■ YOUR GOAL ■
Set down exactly the lines below between the line holding "NOTICIAS GUATEMALA" and the line holding "19 de junio de 2026, 09:33", inclusive; no other line belongs in the answer.

■ GIVEN DATA ■

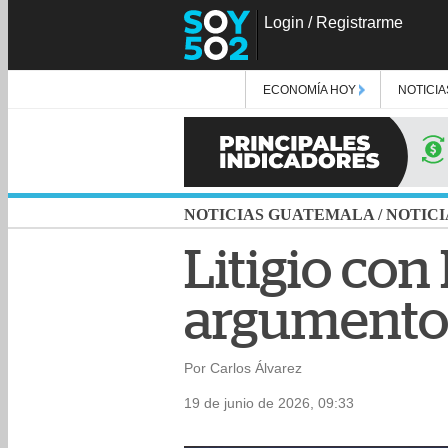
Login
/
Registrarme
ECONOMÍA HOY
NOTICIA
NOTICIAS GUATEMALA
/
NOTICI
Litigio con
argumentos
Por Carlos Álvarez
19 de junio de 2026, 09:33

...

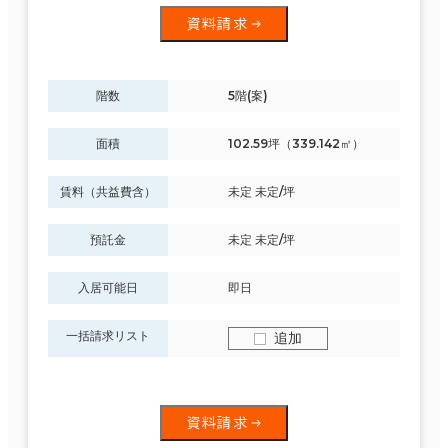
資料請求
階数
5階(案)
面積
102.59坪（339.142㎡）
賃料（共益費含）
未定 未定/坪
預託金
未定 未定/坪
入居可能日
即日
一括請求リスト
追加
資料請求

■ ANSWER SECTION ■
NOTICIAS GUATEMALA
/
NOTICI
Litigio con
argumentos
Por Carlos Álvarez
19 de junio de 2026, 09:33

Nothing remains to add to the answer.